I also almost wish director Jay Oliva and his team had delivered a more dynamic art style (maybe even a motion comic vibe using original art from Mr. Miller and inker Klaus Jansen) rather than using more traditional animation.
The group often does keep the spirit of the original illustrated pages alive and viewers get a bulky Batman who sort of resembles Cartoon Network's "Batman: The Brave and the Bold" design, with a Jay-Leno-sized jowl.
I will admit the animated effort sucked me in and often touched an emotional nerve. I appreciated the dialogue, taken directly from much of the source material (although I wish Mr. Oliva had retained Batman's internal monologues to further develop the story for newcomers) and it had me waxing a bit nostalgic back to when I first read the books.
Moments brought to colorful life — including the power of the Batmobile (or rather Bat-tank), an explosive helicopter attack, puffy-haired news broadcasters interviewing citizens and experts about Batman (is he a fascist, vigilante, a social disease, coward, terrorist etc.?) and some great visions of Batman in the shadows — looked as if they were ripped from the comics' panels.
The highlight of the action is a pair of brutal fistfights between Batman and the Mutant Leader. Better yet, the gravely and exhausted voice-over work of Peter (RoboCop) Weller as Bruce Wayne/Batman is dead on with his interpretation of the bitter hero.

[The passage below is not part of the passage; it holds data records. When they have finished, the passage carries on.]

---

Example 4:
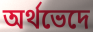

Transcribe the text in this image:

অর্থভেদে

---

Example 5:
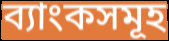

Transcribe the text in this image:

ব্যাংকসমূহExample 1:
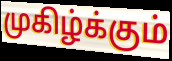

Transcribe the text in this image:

முகிழ்க்கும்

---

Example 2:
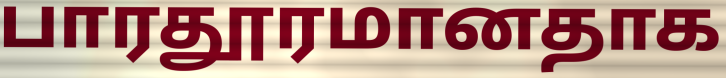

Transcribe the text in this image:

பாரதூரமானதாக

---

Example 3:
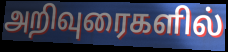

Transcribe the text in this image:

அறிவுரைகளில்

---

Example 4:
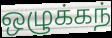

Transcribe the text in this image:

ஒழுக்கந்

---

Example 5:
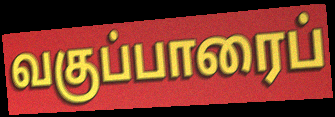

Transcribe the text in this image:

வகுப்பாரைப்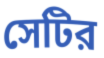
সেটির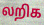
லறிக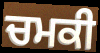
ਚਮਕੀ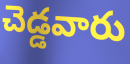
చెడ్డవారుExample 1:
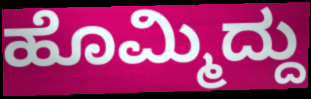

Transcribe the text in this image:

ಹೊಮ್ಮಿದ್ದು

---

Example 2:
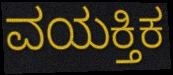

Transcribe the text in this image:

ವಯಕ್ತಿಕ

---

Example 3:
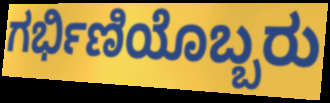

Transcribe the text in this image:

ಗರ್ಭಿಣಿಯೊಬ್ಬರು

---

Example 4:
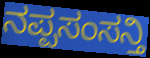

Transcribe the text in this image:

I defy any fan of the Caped Crusader not to get a chill up his spine when Batman says to the Mutant Leader, "You don't get it son. This isn't a mud hole, it's an operating table and I'm the surgeon."

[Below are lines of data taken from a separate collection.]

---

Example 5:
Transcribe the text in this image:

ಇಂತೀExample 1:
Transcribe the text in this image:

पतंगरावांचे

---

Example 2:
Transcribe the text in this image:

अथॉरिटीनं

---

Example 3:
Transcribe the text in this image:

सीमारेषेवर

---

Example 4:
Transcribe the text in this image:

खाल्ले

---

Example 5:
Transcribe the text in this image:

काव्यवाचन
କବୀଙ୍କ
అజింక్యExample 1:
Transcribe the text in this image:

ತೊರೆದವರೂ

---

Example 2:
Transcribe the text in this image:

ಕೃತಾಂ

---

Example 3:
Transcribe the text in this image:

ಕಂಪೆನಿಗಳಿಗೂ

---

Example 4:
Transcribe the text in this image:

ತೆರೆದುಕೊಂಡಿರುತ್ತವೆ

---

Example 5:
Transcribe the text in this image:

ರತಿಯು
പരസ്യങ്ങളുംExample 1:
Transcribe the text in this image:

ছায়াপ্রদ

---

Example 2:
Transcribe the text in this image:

Yeah, that line is pretty much plucked from Mr. Miller's prose and it is one of many juicy pieces of dialogue delivered.
The biggest problem with "Batman: The Dark Knight Returns" is viewers have to wait until late next year to see its conclusion. The story leaves off just as another supervillain ponders his return and Commissioner Gordon retires. I know what's coming in 2013 and viewers will not want to miss an unbelievable confrontation with the Man of Steel.
Best Extras: As always, the reason for fans to buy many of these uneven animated superhero adaptations on Blu-ray is for the bountiful collection of extras.

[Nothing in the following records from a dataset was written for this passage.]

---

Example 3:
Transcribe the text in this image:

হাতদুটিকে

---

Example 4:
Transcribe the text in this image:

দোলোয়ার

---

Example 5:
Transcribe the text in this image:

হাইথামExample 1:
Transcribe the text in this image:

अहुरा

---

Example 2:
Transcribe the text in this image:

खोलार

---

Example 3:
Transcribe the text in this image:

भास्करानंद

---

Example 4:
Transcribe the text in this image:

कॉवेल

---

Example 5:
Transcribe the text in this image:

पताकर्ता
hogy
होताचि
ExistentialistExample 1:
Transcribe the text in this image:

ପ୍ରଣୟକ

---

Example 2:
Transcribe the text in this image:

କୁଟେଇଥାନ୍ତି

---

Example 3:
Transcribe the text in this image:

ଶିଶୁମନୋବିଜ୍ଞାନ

The best of the batch is a 38-minute tribute from 2008 to the man who created Batman, Bob Kane. With words from legendary artist Jerry Robinson, Mark (Luke Skywalker, Joker) Hamill, the patriarch of Marvel Comics Stan Lee and interviews with Mr. Kane (both recording and a television appearances), it's a fitting featurette for the pop-culture icon maker.
But, wait a minute Bat fans. Where is a documentary on the original source material and its place among the best of American comics? That there's not even a featurette, or interview with Frank Miller is just criminal. Alas, maybe we'll get these extras in part two.
Next, we get a 12-minute look at the impact of having a female Robin in the comics' world. This one stands out for interviews with comics' writer extraordinaire Grant Morrison, DC animated properties guru Bruce Timm and for plenty of artwork from the Dark Knight Returns books as well as Batman comics featuring Batgirl.
Finally, viewers get the two-part episode "Two-Face" from Bruce Timm's classic 1990s cartoon series Batman: The Animated Series.
Once again, Home Warner Video, that's a silly mistake. Why not include the 1998 episode "Legends of the Dark Knight" from "The New Batman Adventures"? Part of that cartoon was actually inspired by Mr. Miller's work.
Read all about it: Let's just ignore the poorly executed extra that slaps three digital pages of the first issue of the Dark Knight comic on readers' screens. It's a wasted tease.
Any mature, self-respecting sequential-art fan who has not read the book needs to run out and buy a copy of the trade paperback "Batman: The Dark Knight Returns" ($19.99).
It compiles the four-issue masterpiece that helped let the world know that superhero comics were not just for kids anymore.